Younger people are less religious than older ones in many countries, especially in the U.S. and Europe
For some time now, surveys have shown that younger Americans are less likely than older adults to attend church, believe in God, or say religion is important to them. Such a religion age gap doesn’t exist in every country, but a new Pew Research Center study shows that it is far from unique to the United States.
In fact, in 46 countries around the world, adults under age 40 are less likely to say religion is “very important” in their lives than are older adults; the opposite is true in only two countries. In 58 countries, there are no significant age gaps on this question, according to surveys conducted in more than 100 nations.
While the size of the age gap varies from country to country, averaging the national results in each of the countries surveyed yields a clear global picture: 51% of younger adults in the average country consider religion to be very important, compared with 57% among people ages 40 and older – a difference of 6 percentage points.
In the U.S., the age gap is considerable: 43% of people under age 40 say religion is very important to them, compared with 60% of adults ages 40 and over. Age gaps also are especially common in Latin America, with gaps appearing in 14 out of 19 countries.
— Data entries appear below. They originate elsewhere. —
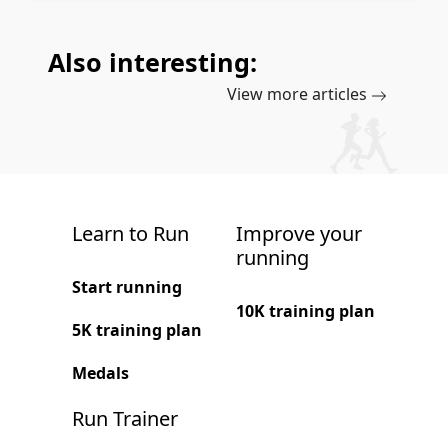
Also interesting:
View more articles
Learn to Run
Improve your
running
Start running
10K training plan
5K training plan
Medals
Run Trainer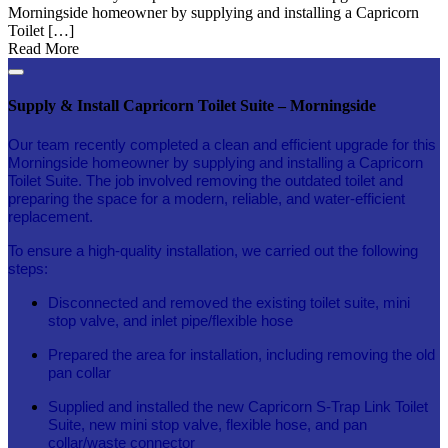
Morningside homeowner by supplying and installing a Capricorn
Toilet […]
Read More
Supply & Install Capricorn Toilet Suite – Morningside
Our team recently completed a clean and efficient upgrade for this
Morningside homeowner by supplying and installing a Capricorn
Toilet Suite. The job involved removing the outdated toilet and
preparing the space for a modern, reliable, and water-efficient
replacement.
To ensure a high-quality installation, we carried out the following
steps:
Disconnected and removed the existing toilet suite, mini
stop valve, and inlet pipe/flexible hose
Prepared the area for installation, including removing the old
pan collar
Supplied and installed the new Capricorn S-Trap Link Toilet
Suite, new mini stop valve, flexible hose, and pan
collar/waste connector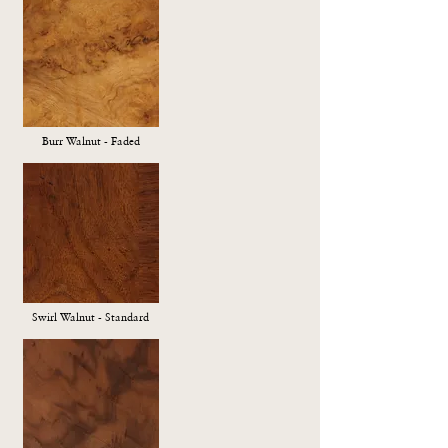
Burr Walnut - Faded
Swirl Walnut - Standard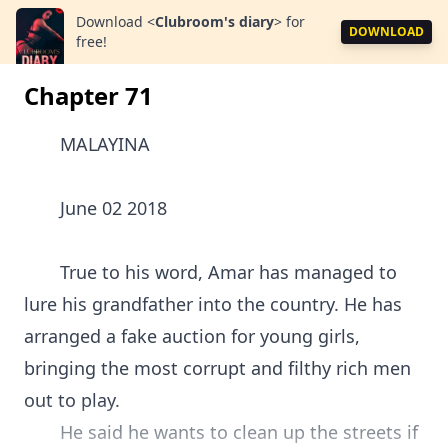
Download
<
Clubroom's diary
>
for
DOWNLOAD
free!
Chapter 71
MALAYINA
June 02 2018
True to his word, Amar has managed to
lure his grandfather into the country. He has
arranged a fake auction for young girls,
bringing the most corrupt and filthy rich men
out to play.
He said he wants to clean up the streets if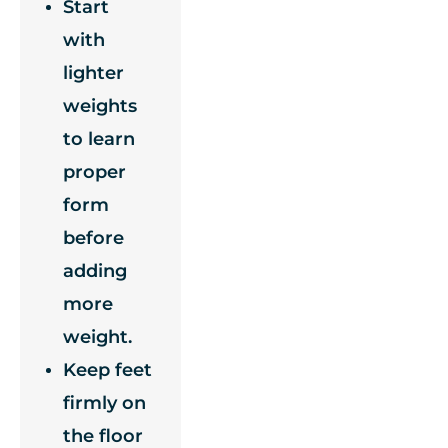
Start
with
lighter
weights
to learn
proper
form
before
adding
more
weight.
Keep feet
firmly on
the floor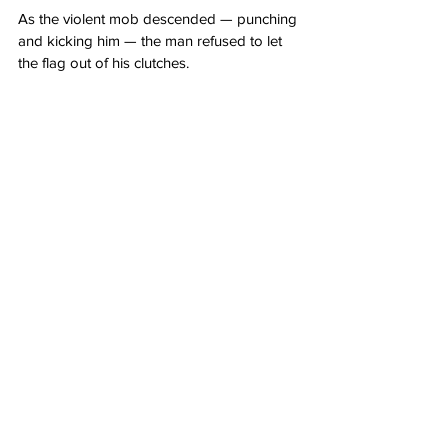
As the violent mob descended — punching 
and kicking him — the man refused to let 
the flag out of his clutches.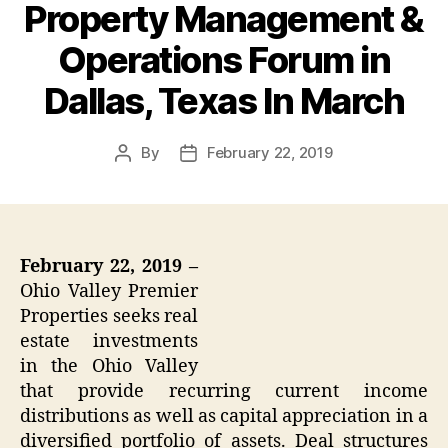
Property Management &
Operations Forum in
Dallas, Texas In March
By
February 22, 2019
Post
Post
author
date
February 22, 2019 –
Ohio Valley Premier
Properties seeks real
estate investments
in the Ohio Valley
that provide recurring current income
distributions as well as capital appreciation in a
diversified portfolio of assets. Deal structures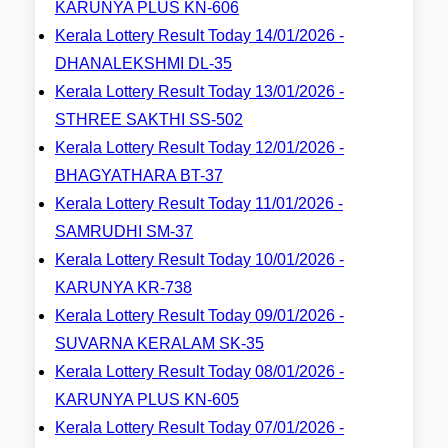
KARUNYA PLUS KN-606
Kerala Lottery Result Today 14/01/2026 -
DHANALEKSHMI DL-35
Kerala Lottery Result Today 13/01/2026 -
STHREE SAKTHI SS-502
Kerala Lottery Result Today 12/01/2026 -
BHAGYATHARA BT-37
Kerala Lottery Result Today 11/01/2026 -
SAMRUDHI SM-37
Kerala Lottery Result Today 10/01/2026 -
KARUNYA KR-738
Kerala Lottery Result Today 09/01/2026 -
SUVARNA KERALAM SK-35
Kerala Lottery Result Today 08/01/2026 -
KARUNYA PLUS KN-605
Kerala Lottery Result Today 07/01/2026 -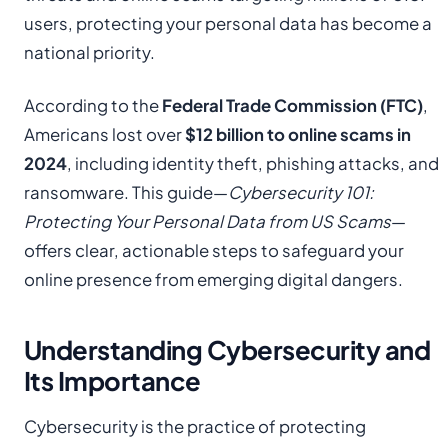
users, protecting your personal data has become a
national priority.
According to the
Federal Trade Commission (FTC)
,
Americans lost over
$12 billion to online scams in
2024
, including identity theft, phishing attacks, and
ransomware. This guide—
Cybersecurity 101:
Protecting Your Personal Data from US Scams
—
offers clear, actionable steps to safeguard your
online presence from emerging digital dangers.
Understanding Cybersecurity and
Its Importance
Cybersecurity is the practice of protecting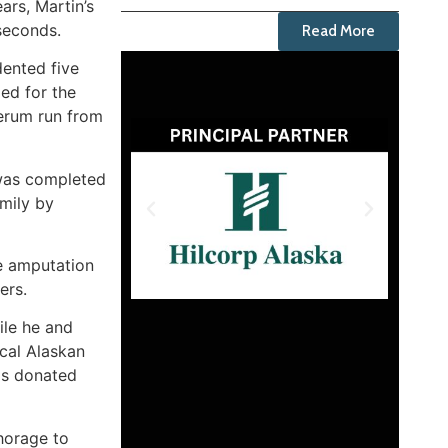
ars, Martin’s
seconds.
Read More
dented five
ed for the
erum run from
 was completed
mily by
he amputation
ers.
ile he and
ical Alaskan
has donated
chorage to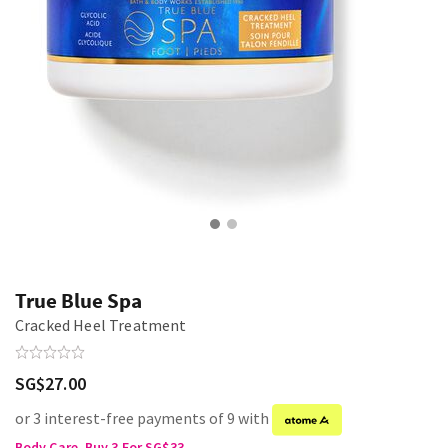
True Blue Spa
Cracked Heel Treatment
SG$27.00
or 3 interest-free payments of 9 with
Body Care, Buy 3 For SG$33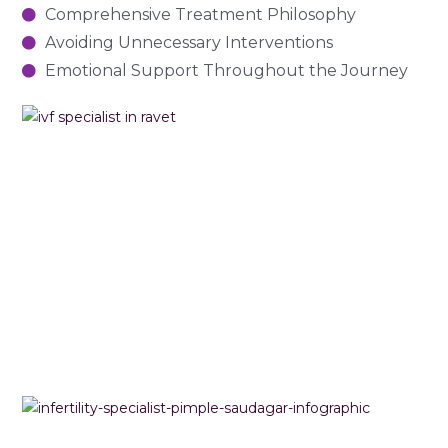
Comprehensive Treatment Philosophy
Avoiding Unnecessary Interventions
Emotional Support Throughout the Journey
In the average country in the region, 63% of young adults consider religion to be very important, compared with 73% of their elders.
In Europe, an age gap appears in 18 out of 35 countries, with 19% of young adults in the average country and 26% of their elders saying religion is very important in their lives.
Europe also is home to several nations with some of the world’s widest country-level gaps, including Poland, where just 16% of adults under 40 say religion is very important, compared with 40% of older people who say this. Older Poles may be significantly more religious in part because they were more affected by the Cold War, a time when the Catholic Church was associated with Polish nationalism and resistance to the Soviet Union.
Other measures of religious commitment also show an age gap in many nations. Younger respondents are less likely to identify with any religion in 41 countries; again, the opposite is true in only two countries. Similar patterns emerge when examining rates of daily prayer and attendance at worship services.
Studies have suggested different but possibly overlapping explanations for the age gap in religion. One theory is that people naturally become more religious as they age and approach their own mortality. Another is that societies become less religious as economic conditions improve and people face fewer anxiety-inducing or life-threatening problems. Since young people in steadily developing societies generally have easier lives than their elders, this theory goes, they are less religious.
However, it would be a mistake to assume the world overall is becoming less religious just because young people are less devout. In fact, many of the world’s least religious countries have populations that are either shrinking or growing only slowly, while regions with the highest population growth tend to be very religious.
For example, sub-Saharan Africa – which has the world’s fastest population growth – also has the smallest age gap on importance of religion and has a high rate of religious commitment overall. In the average country in the region, 88% of younger adults and 89% of older adults say that religion is very important in their lives.